A data frame with 1484 instances, 51 of which belong to positive class, and 9 variables:

Mcg

McGeoch's method for signal sequence recognition. Continuous attribute.

Gvh

Von Heijne's method for signal sequence recognition. Continuous attribute.

Alm

Score of the ALOM membrane spanning region prediction program. Continuous attribute.

Mit

Score of discriminant analysis of the amino acid content of the N-terminal region (20 residues long) of mitochondrial and non-mitochondrial proteins. Continuous attribute.

Erl

Presence of "HDEL" substring (thought to act as a signal for retention in the endoplasmic reticulum lumen). Binary attribute. Discrete attribute.

Pox

Peroxisomal targeting signal in the C-terminus.

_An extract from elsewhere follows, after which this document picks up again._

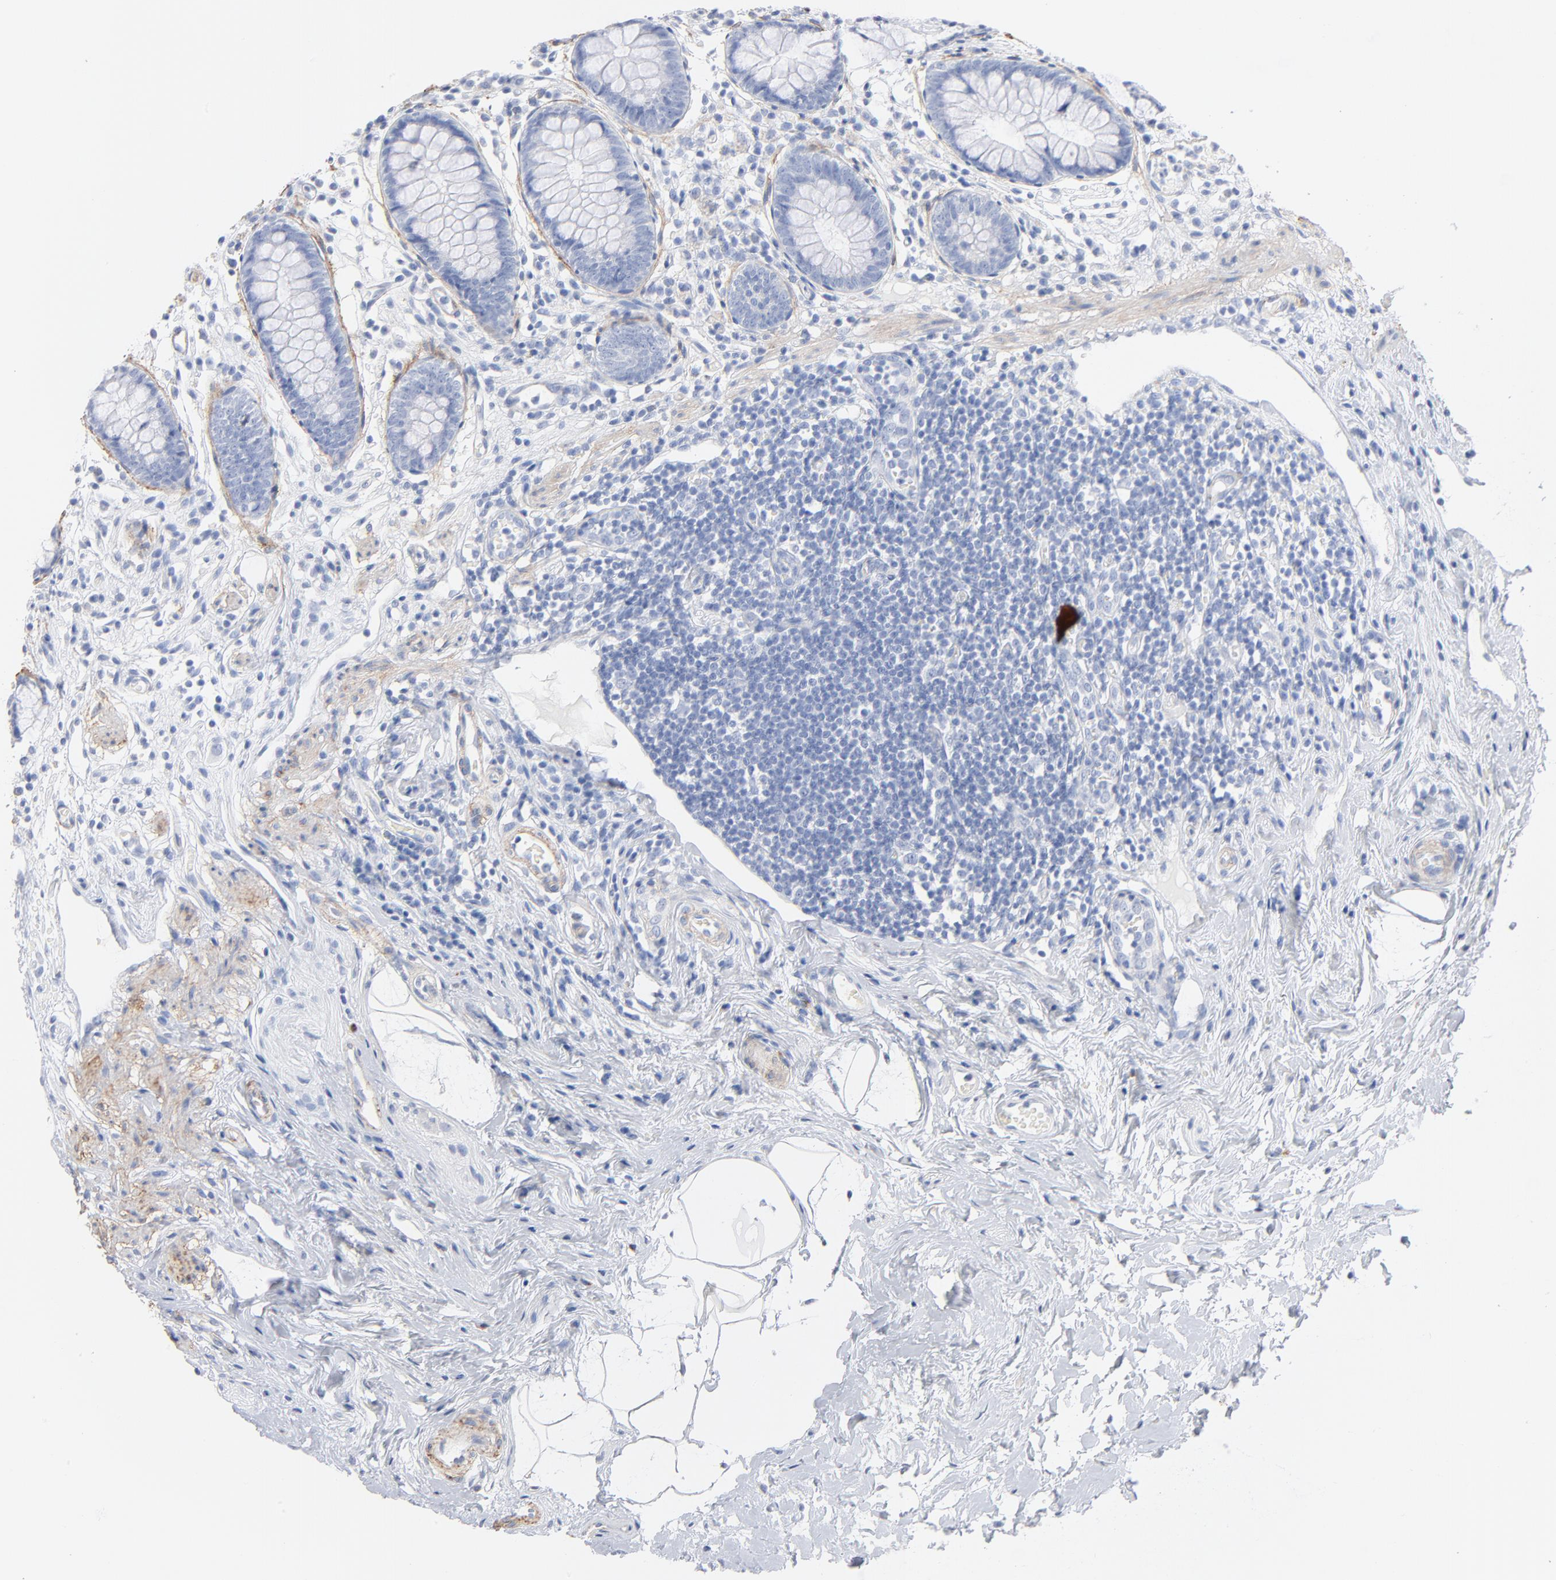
{"staining": {"intensity": "negative", "quantity": "none", "location": "none"}, "tissue": "appendix", "cell_type": "Glandular cells", "image_type": "normal", "snomed": [{"axis": "morphology", "description": "Normal tissue, NOS"}, {"axis": "topography", "description": "Appendix"}], "caption": "High magnification brightfield microscopy of normal appendix stained with DAB (brown) and counterstained with hematoxylin (blue): glandular cells show no significant expression. (Stains: DAB (3,3'-diaminobenzidine) IHC with hematoxylin counter stain, Microscopy: brightfield microscopy at high magnification).", "gene": "AGTR1", "patient": {"sex": "male", "age": 38}}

Continuous attribute.

Vac

Score of discriminant analysis of the amino acid content of vacuolar and extracellular proteins. Continuous attribute.

Nuc

Score of discriminant analysis of nuclear localization signals of nuclear and non-nuclear proteins. Continuous attribute.

Class

Two possible classes: positive (membrane protein, uncleaved signal), negative (rest of localizations).

Source

KEEL Repository.

See also

Original available in UCI ML Repository.